Das Speisen- und Lebensmittelangebot beeinflusst entscheidend, was und wie viel von Verbraucher:innen verzehrt wird. Pflanzliche Lebensmittel sind dabei deutlich klimafreundlicher und verursachen weniger Treibhausgase als tierische. Auch für die Gesundheit ist eine ausgewogene Ernährung mit reichlich Gemüse und Obst die beste Wahl. „Ein größeres Angebot an pflanzlichen Speisen kann Verbraucher:innen eine umweltfreundliche Ernährung im Alltag erleichtern“, sagt Sophie Röckert, Fachbereichsleiterin Lebensmittel und Ernährung bei der Verbraucherzentrale.

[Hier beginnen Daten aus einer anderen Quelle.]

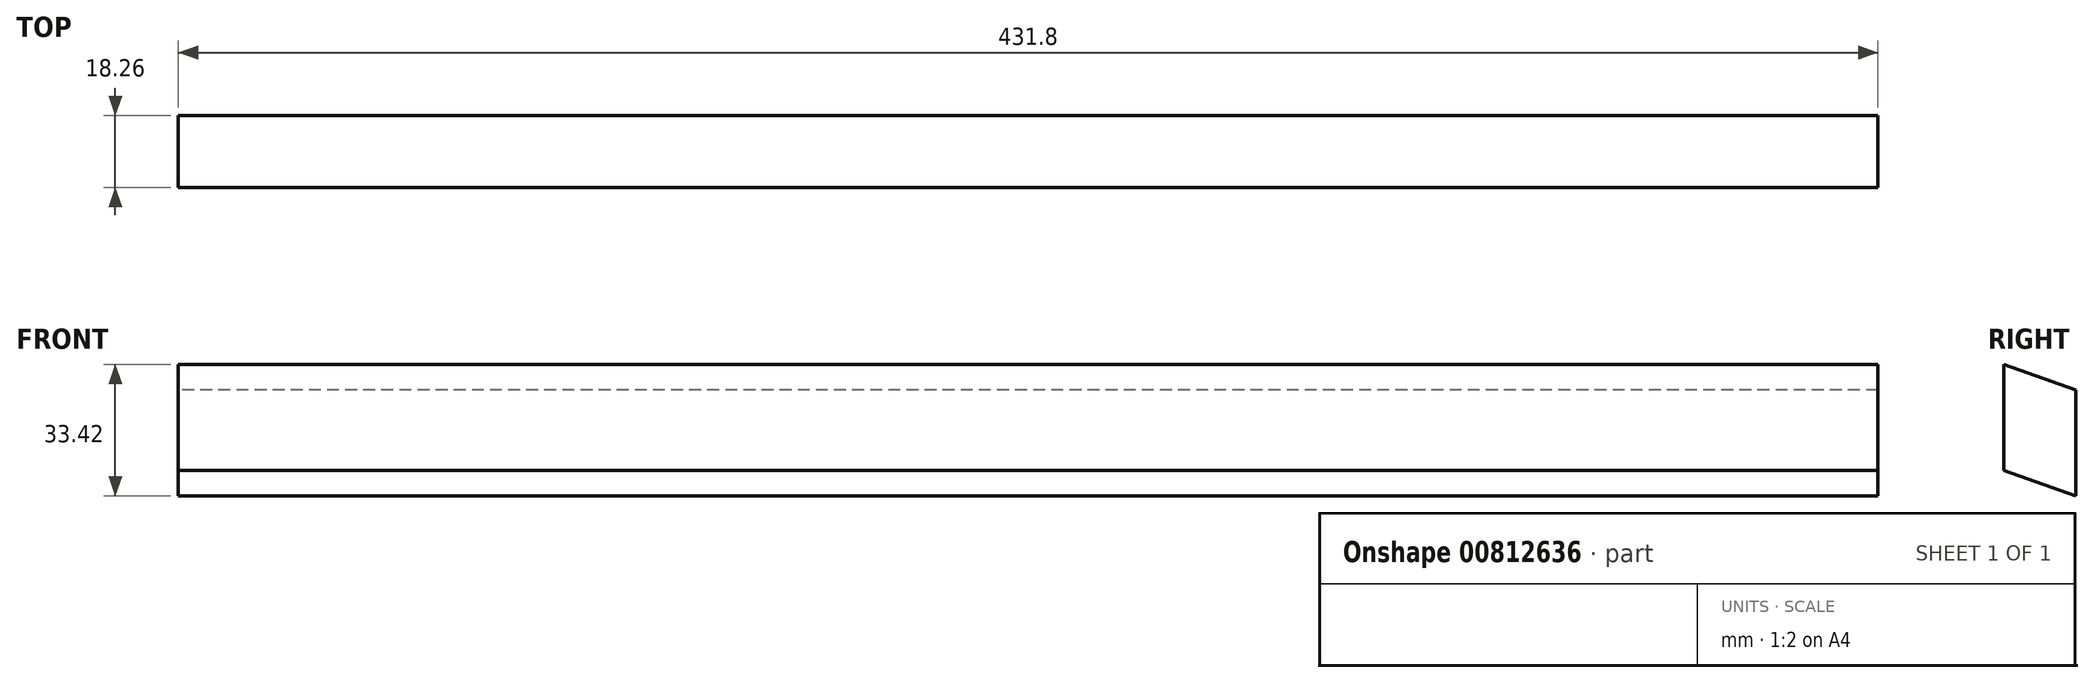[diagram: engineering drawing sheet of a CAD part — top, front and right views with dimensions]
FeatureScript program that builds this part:
annotation { "Feature Type Name" : "Feature", "Feature Type Description" : "" }
export const myFeature = defineFeature(function(context is Context, id is Id, definition is map)
    precondition{}
    {
        {
            var Q0;
            Q0=qCreatedBy(makeId("Right.planeOp"),FACE);
            var sketch = newSketch(context, id + "F0", { "sketchPlane" : qUnion([Q0])});
            skLineSegment(sketch, "E0", {"start": v(-140.85, 19.98) * mm, "end": v(-140.85, -81.62) * mm});
            skLineSegment(sketch, "E1", {"start": v(-140.85, -81.62) * mm, "end": v(145.7, -81.62) * mm});
            skLineSegment(sketch, "E2", {"start": v(145.7, -81.62) * mm, "end": v(-140.85, 19.98) * mm});
            skSolve(sketch);
        }
        {
            var Q0;
            Q0=qCreatedBy(makeId("Right.planeOp"),FACE);
            var sketch = newSketch(context, id + "F1", { "sketchPlane" : qUnion([Q0])});
            skLineSegment(sketch, "E3", {"start": v(-8.34, 14.4) * mm, "end": v(-8.34, -12.56) * mm});
            skLineSegment(sketch, "E4", {"start": v(-8.34, -12.56) * mm, "end": v(9.92, -19.03) * mm});
            skLineSegment(sketch, "E5", {"start": v(9.92, -19.03) * mm, "end": v(9.92, 7.92) * mm});
            skLineSegment(sketch, "E6", {"start": v(9.92, 7.92) * mm, "end": v(-8.34, 14.4) * mm});
            skSolve(sketch);
        }
        {
            var Q0;
            Q0=qSketchRegion(id+"F1",true);
            extrude(context, id + "F2", {"entities" : qUnion([Q0]), "depth" : 431.8 * mm, "offsetDistance" : 25.4 * mm});
        }
    });
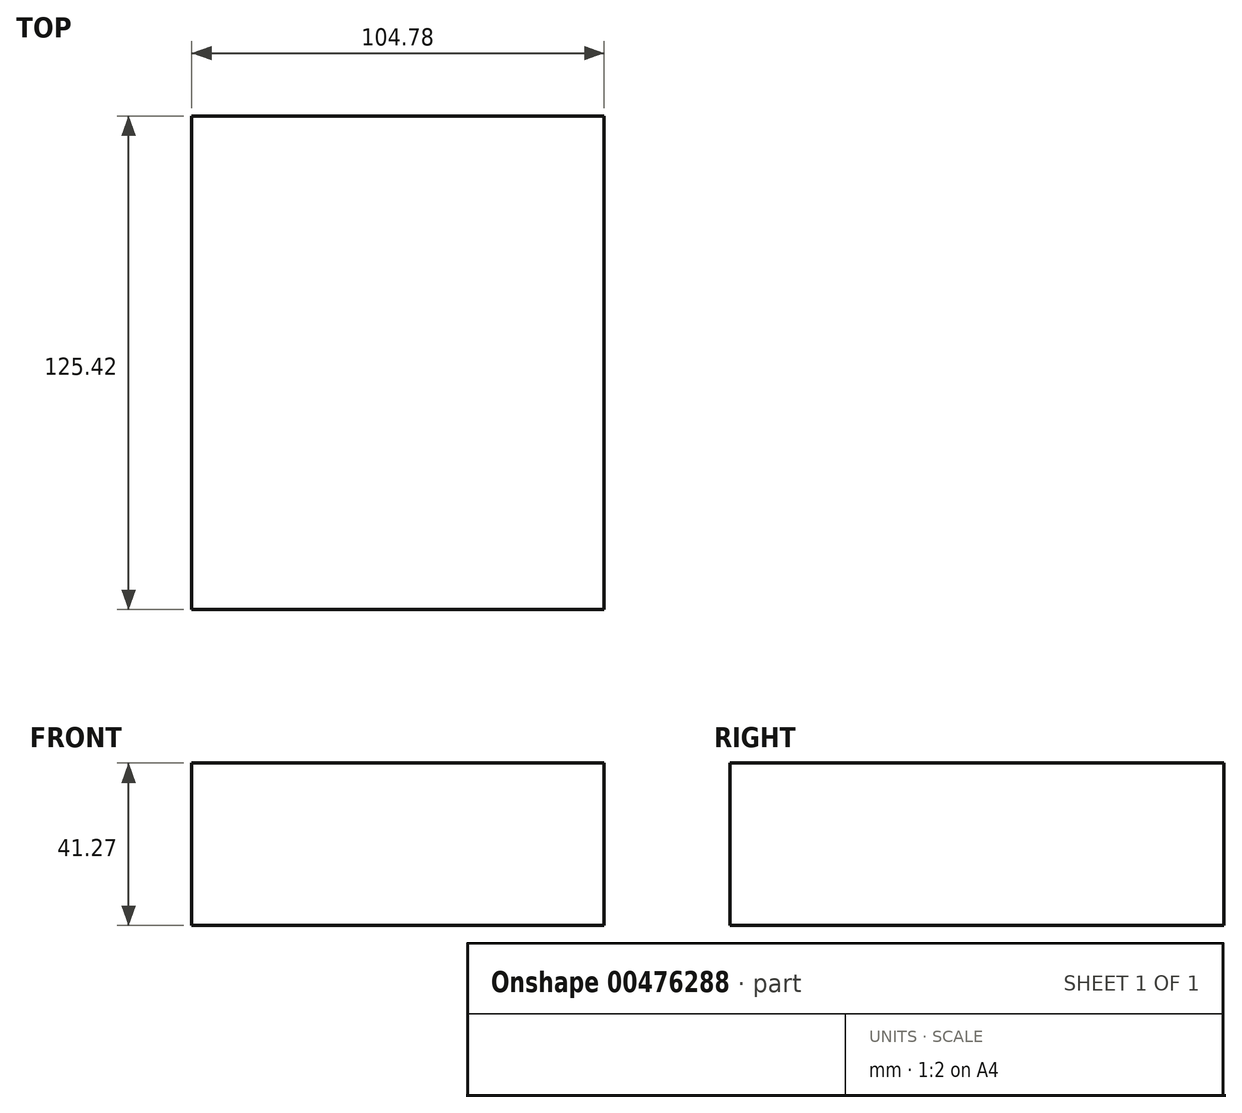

Außerdem ist eine deutliche und nachvollziehbare Kennzeichnung von Nachhaltigkeitsaspekten wichtig. Darüber hinaus kann auch ein günstigerer Preis ein Anreiz für eine klimafreundlichere und gesundheitsfördernde Wahl sein.

So betont auch der wissenschaftliche Beirat für Agrarpolitik, Ernährung und gesundheitlichen Verbraucherschutzes in einem Gutachten, dass der Einfluss von Ernährungsumgebungen oft unterschätzt wird. Die Ernährungsumgebung umfasst alle Faktoren in der Umgebung und Umwelt, die das Ernährungsverhalten beeinflussen. Verbraucher:innen sollten durch die Gestaltung angemessener Ernährungsumgebungen besser in der Umsetzung einer nachhaltigeren Ernährung unterstützt werden. Dazu zählt vor allem ein größeres Angebot an umweltfreundlichen Produkten und das einfache Erkennen dieser.